What is expected:
Make an exact copy of the listing so that no picture is carried over.

====== Input ======

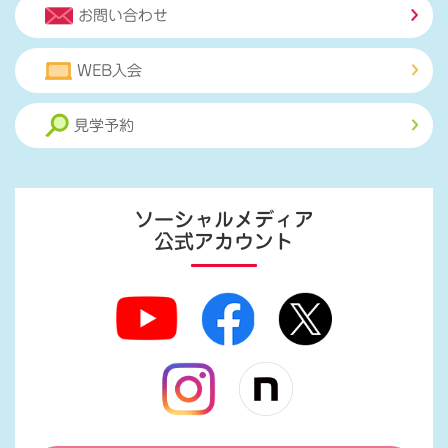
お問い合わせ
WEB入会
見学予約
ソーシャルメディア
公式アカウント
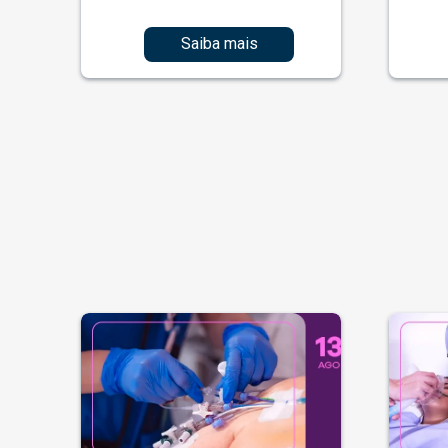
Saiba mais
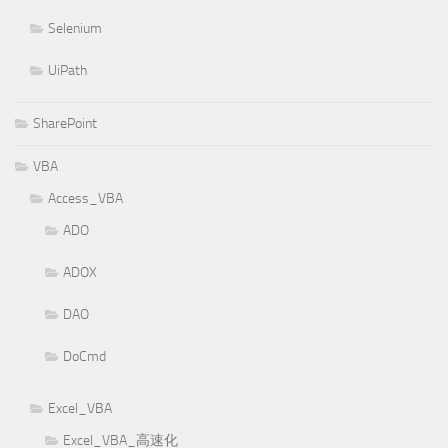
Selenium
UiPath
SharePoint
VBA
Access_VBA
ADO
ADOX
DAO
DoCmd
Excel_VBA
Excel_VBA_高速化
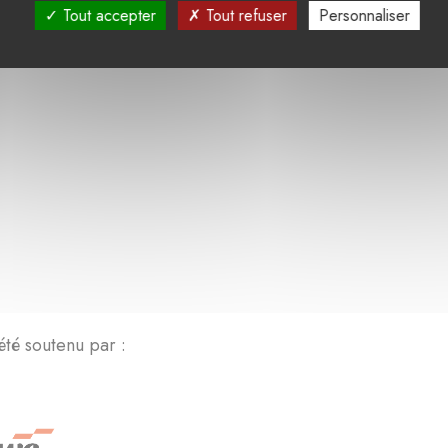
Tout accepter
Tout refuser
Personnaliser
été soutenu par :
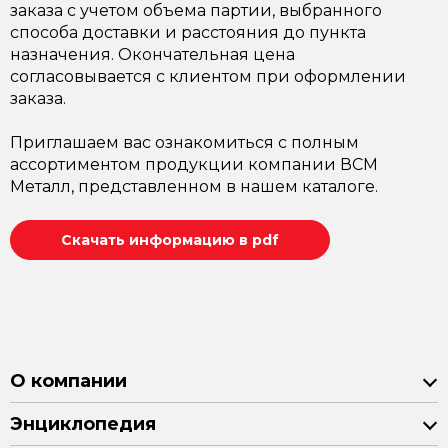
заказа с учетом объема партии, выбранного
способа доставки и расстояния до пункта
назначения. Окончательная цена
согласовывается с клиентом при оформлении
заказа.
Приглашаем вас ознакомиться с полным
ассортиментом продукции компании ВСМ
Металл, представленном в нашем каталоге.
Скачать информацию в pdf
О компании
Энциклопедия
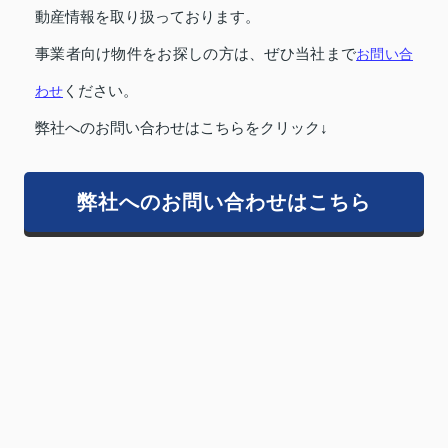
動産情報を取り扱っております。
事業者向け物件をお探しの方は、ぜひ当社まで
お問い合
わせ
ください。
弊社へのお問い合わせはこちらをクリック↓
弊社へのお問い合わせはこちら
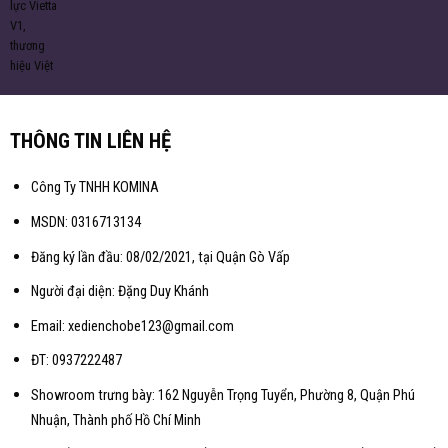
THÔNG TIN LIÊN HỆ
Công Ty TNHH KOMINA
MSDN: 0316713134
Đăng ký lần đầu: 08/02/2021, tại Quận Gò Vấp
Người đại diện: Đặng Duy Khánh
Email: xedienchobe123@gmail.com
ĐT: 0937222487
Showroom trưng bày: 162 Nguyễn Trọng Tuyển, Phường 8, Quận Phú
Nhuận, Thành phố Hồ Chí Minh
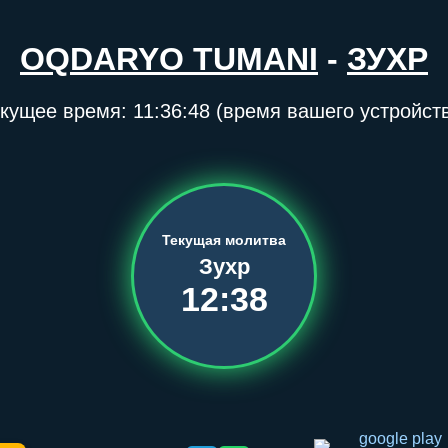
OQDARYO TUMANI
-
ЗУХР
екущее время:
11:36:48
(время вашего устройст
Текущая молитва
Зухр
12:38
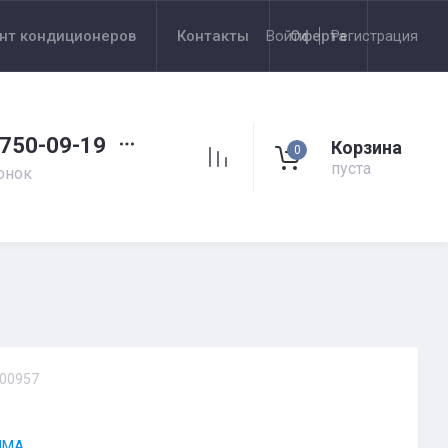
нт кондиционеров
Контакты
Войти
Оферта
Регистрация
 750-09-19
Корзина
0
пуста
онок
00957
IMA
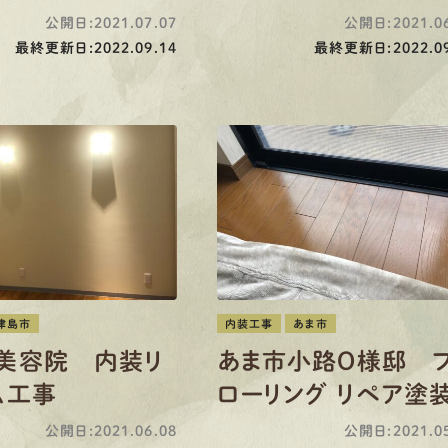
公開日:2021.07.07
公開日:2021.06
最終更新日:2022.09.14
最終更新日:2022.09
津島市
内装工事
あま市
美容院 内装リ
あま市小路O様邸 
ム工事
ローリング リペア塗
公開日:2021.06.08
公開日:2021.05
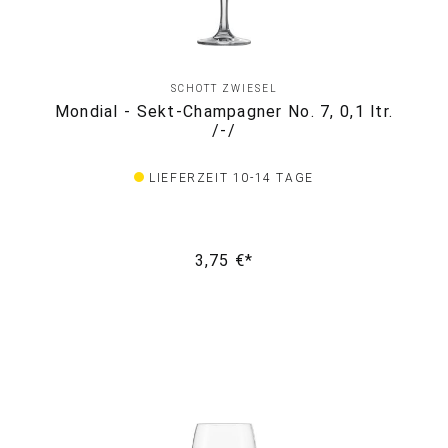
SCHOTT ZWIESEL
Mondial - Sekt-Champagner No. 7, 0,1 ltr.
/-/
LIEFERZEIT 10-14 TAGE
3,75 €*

======

Solution:
お問い合わせ
WEB入会
見学予約
ソーシャルメディア
公式アカウント
Saiba mais
Selenium
UiPath
SharePoint
VBA
Access_VBA
ADO
ADOX
DAO
DoCmd
Excel_VBA
Excel_VBA_高速化
Tout accepter
Tout refuser
Personnaliser
été soutenu par :
заказа с учетом объема партии, выбранного
способа доставки и расстояния до пункта
назначения. Окончательная цена
согласовывается с клиентом при оформлении
заказа.
Приглашаем вас ознакомиться с полным
ассортиментом продукции компании ВСМ
Металл, представленном в нашем каталоге.
Скачать информацию в pdf
О компании
Энциклопедия
動産情報を取り扱っております。
事業者向け物件をお探しの方は、ぜひ当社まで
お問い合
わせ
ください。
弊社へのお問い合わせはこちらをクリック↓
弊社へのお問い合わせはこちら
THÔNG TIN LIÊN HỆ
Công Ty TNHH KOMINA
MSDN: 0316713134
Đăng ký lần đầu: 08/02/2021, tại Quận Gò Vấp
Người đại diện: Đặng Duy Khánh
Email: xedienchobe123@gmail.com
ĐT: 0937222487
Showroom trưng bày: 162 Nguyễn Trọng Tuyển, Phường 8, Quận Phú
Nhuận, Thành phố Hồ Chí Minh
OQDARYO TUMANI
-
ЗУХР
екущее время:
11:36:48
(время вашего устройст
Текущая молитва
Зухр
12:38
нт кондиционеров
Контакты
Войти
Оферта
Регистрация
 750-09-19
Корзина
0
пуста
онок
00957
IMA
公開日:2021.07.07
公開日:2021.06
最終更新日:2022.09.14
最終更新日:2022.09
津島市
内装工事
あま市
美容院 内装リ
あま市小路O様邸 
ム工事
ローリング リペア塗
公開日:2021.06.08
公開日:2021.05
SCHOTT ZWIESEL
Mondial - Sekt-Champagner No. 7, 0,1 ltr.
/-/
LIEFERZEIT 10-14 TAGE
3,75 €*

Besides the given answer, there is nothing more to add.